* _Texte fourni_:
☆ ☆ ☆ ☆ ☆ ☆ ☆
Elle fait valoir que :

- suite la saisine du premier président sur le fondement de l'article 526 du Code de procédure civile, l'appelante a exécuté le jugement assorti de l'exécution provisoire.

- le véhicule présente un défaut d'origine auquel le constructeur ne trouve pas de remède. Ce défaut touche les organes roulants, et l'expert déconseille l'emploi prolongé du véhicule, il est connu du constructeur, il n'a pas été décelé avant la vente. Il constitue un vice caché.

- le bruit persiste malgré les travaux de reprise effectués par le vendeur.

- l'expert déconseille l'usage prolongé du véhicule

- elle justifie du montant des dommages intérêts qu'elle réclame.

MOTIFS DE LA DÉCISION.

Aux termes de l'article 1641 du Code civil, le vendeur est tenu de la garantie à raison des défauts cachés de la chose vendue qui la rendent impropre à l'usage auquel on la destine ou qui diminuent tellement cet usage que l'acheteur ne l'aurait pas acquise, ou n'en aurait donné qu'un moindre prix, s'il les avait connus.

Aux termes de l'article 1643 du Code civil, le vendeur est tenu des vices cachés, quand bien même il ne les aurait pas connus, à moins que dans ce cas, il n'ait stipulé qu'il ne sera obligé à aucune garantie.

Aux termes de l'article 1644 du Code civil, dans le cas des articles 1641 et 1643, l'acheteur a le choix de rendre la chose et de se faire restituer le prix, ou de garder la chose et de se faire rendre une partie du prix.

Aux termes de l'article 1645 du Code civil, si le vendeur connaissait les vices de la chose, il est tenu, outre la restitution du prix qu'il en a reçu, de tous les dommages et intérêts envers l'acheteur.

1- Sur l'existence d'un vice caché.

En l'espèce il ressort du rapport d'expertise et des pièces produites par les parties que :

- le vice allégué est connu du constructeur, le bruit litigieux affectant ce type de véhicule fait l'objet d'un enregistrement de la part du constructeur qui l'a transmis au vendeur. L'opérateur qui est intervenu sur le véhicule a confirmé que le bruit affectant le véhicule est bien celui perçu à l'écoute de l'enregistrement transmis par le constructeur.
☆ ☆ ☆ ☆ ☆ ☆ ☆
* _Données fournies_:

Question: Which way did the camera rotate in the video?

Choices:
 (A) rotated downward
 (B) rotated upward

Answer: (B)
☆ ☆ ☆ ☆ ☆ ☆ ☆
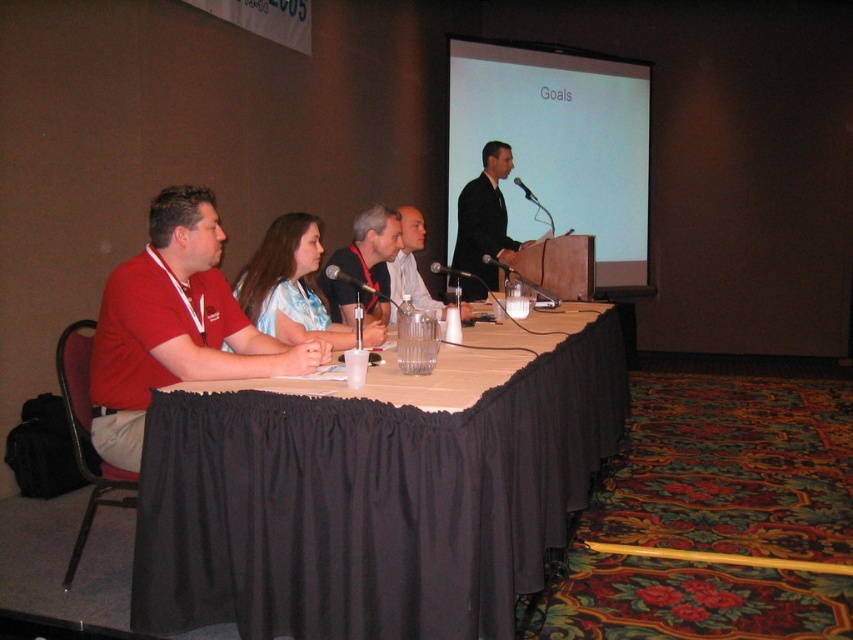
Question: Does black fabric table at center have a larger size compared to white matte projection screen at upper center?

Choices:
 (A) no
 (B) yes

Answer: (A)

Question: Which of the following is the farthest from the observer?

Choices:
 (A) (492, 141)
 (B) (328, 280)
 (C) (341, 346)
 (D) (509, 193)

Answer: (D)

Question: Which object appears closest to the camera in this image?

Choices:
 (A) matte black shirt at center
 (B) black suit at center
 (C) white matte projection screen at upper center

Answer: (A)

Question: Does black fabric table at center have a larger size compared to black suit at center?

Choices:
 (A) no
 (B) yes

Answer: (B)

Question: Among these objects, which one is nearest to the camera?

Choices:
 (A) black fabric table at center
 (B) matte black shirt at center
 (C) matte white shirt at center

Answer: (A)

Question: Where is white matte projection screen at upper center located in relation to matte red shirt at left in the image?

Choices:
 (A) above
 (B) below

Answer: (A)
☆ ☆ ☆ ☆ ☆ ☆ ☆
* _Vos tâches_:
#1 Relevez tous les articles du Code civil cités dans le texte sur le vice caché du véhicule.
#2 Reprenez le texte sur le vice caché du véhicule et poursuivez-le à partir de sa dernière phrase.

* _Réponses par tâche_:
#1
- Article 1641
- Article 1643
- Article 1644
- Article 1645

#2
- ce bruit affectant ce modèle de véhicule est nécessairement antérieur à la vente.

- ce bruit ne se manifeste que lorsque le conducteur procède à une manœuvre conduisant à positionner le volant en butée de sa course. Cette manœuvre ne fait pas partie des manœuvres les plus courantes, de sorte que le bruit n'était pas identifiable lors des essais préalables à la vente, il ne constitue donc pas un vice apparent.

Demeure en litige le dernier critère du vice caché : ce vice rend il le véhicule impropre à sa destination ou en diminue tellement l'usage que l'acheteur ne l'aurait pas acquis.

Le constructeur consulté indique clairement que le véhicule peut rouler qu'il n'est pas dangereux.

L'expert déclare que le véhicule est en état de circuler dans le respect de la réglementation en vigueur, cependant, le défaut touchant les organes de trains roulants nous en déconseillons l'utilisation prolongée.

Or, le véhicule litigieux est une voiture Mercedes Classe G. I (X156) Ph 1 220 CDI 4matic " Fascination ". Il s'agit d'un véhicule haut de gamme, conçu pour l'usage intensif qui fait la caractéristique des produits de la marque Daimler Benz.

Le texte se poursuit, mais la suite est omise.